- _PROBLEM DETAILS_: From the listing below, output the lines between the one with "Table 1: Classification of starch" and the one with "Table 3. MBE, MAE, RMSE, BRRMSE, and", including those two, and nothing else. Pictures are not copied.

- _SUPPLIED INFORMATION_:
'''

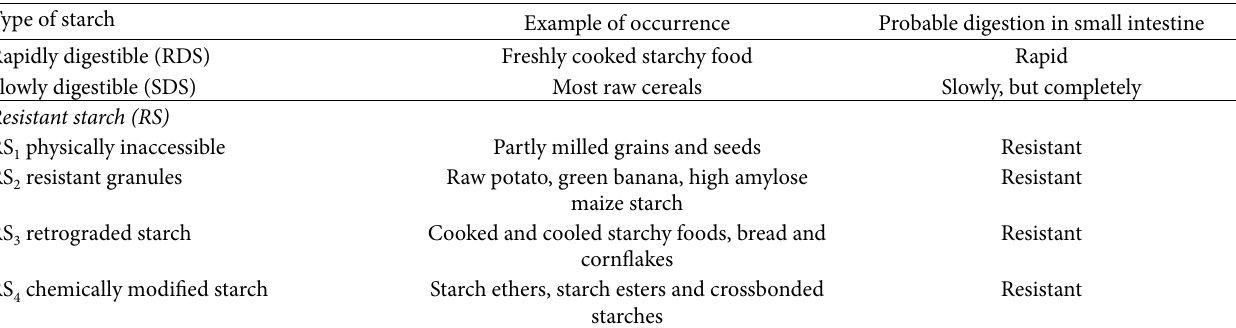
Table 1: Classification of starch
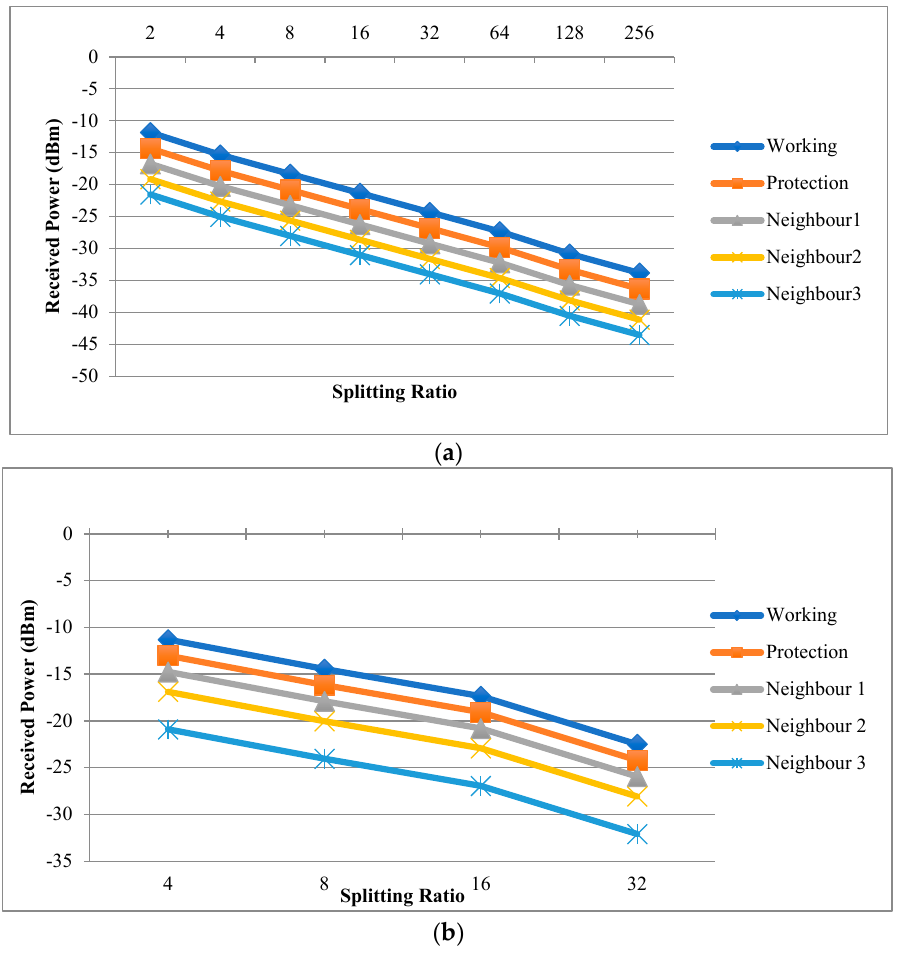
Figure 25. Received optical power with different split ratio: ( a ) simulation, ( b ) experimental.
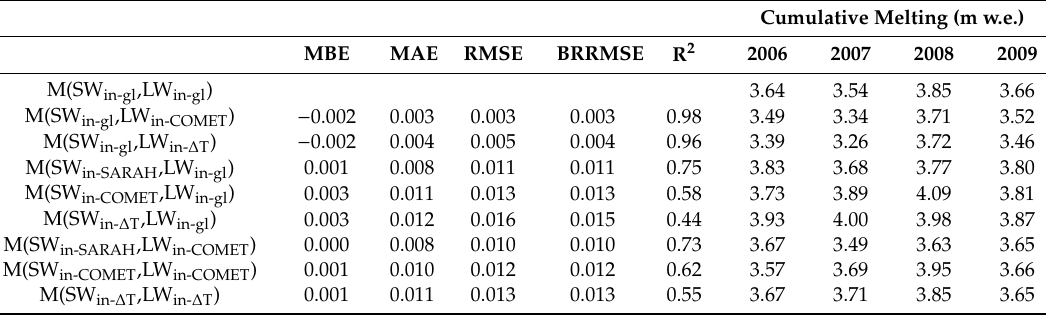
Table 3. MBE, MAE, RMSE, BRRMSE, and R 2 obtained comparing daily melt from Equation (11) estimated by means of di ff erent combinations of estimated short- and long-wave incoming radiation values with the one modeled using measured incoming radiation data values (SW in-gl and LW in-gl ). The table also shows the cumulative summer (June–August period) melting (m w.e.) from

'''
'''

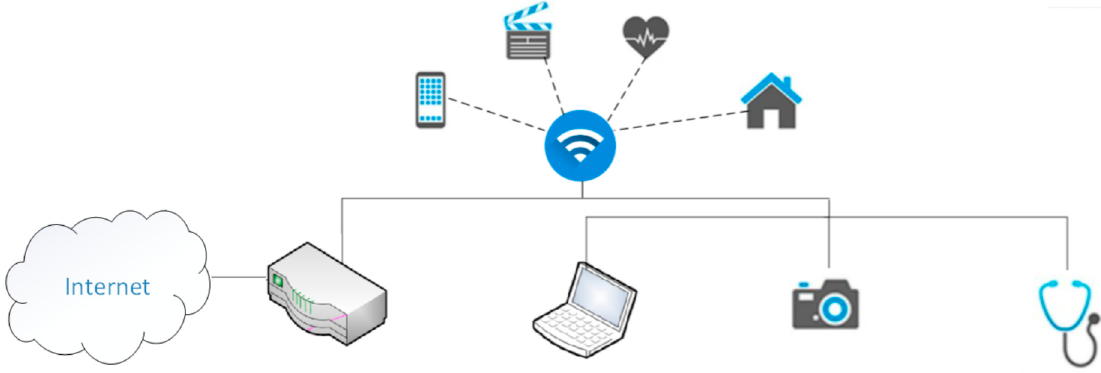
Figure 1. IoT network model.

'''

- _EXPECTED ANSWER_:
Table 1: Classification of starch
Figure 25. Received optical power with different split ratio: ( a ) simulation, ( b ) experimental.
Table 3. MBE, MAE, RMSE, BRRMSE, and R 2 obtained comparing daily melt from Equation (11) estimated by means of di ff erent combinations of estimated short- and long-wave incoming radiation values with the one modeled using measured incoming radiation data values (SW in-gl and LW in-gl ). The table also shows the cumulative summer (June–August period) melting (m w.e.) from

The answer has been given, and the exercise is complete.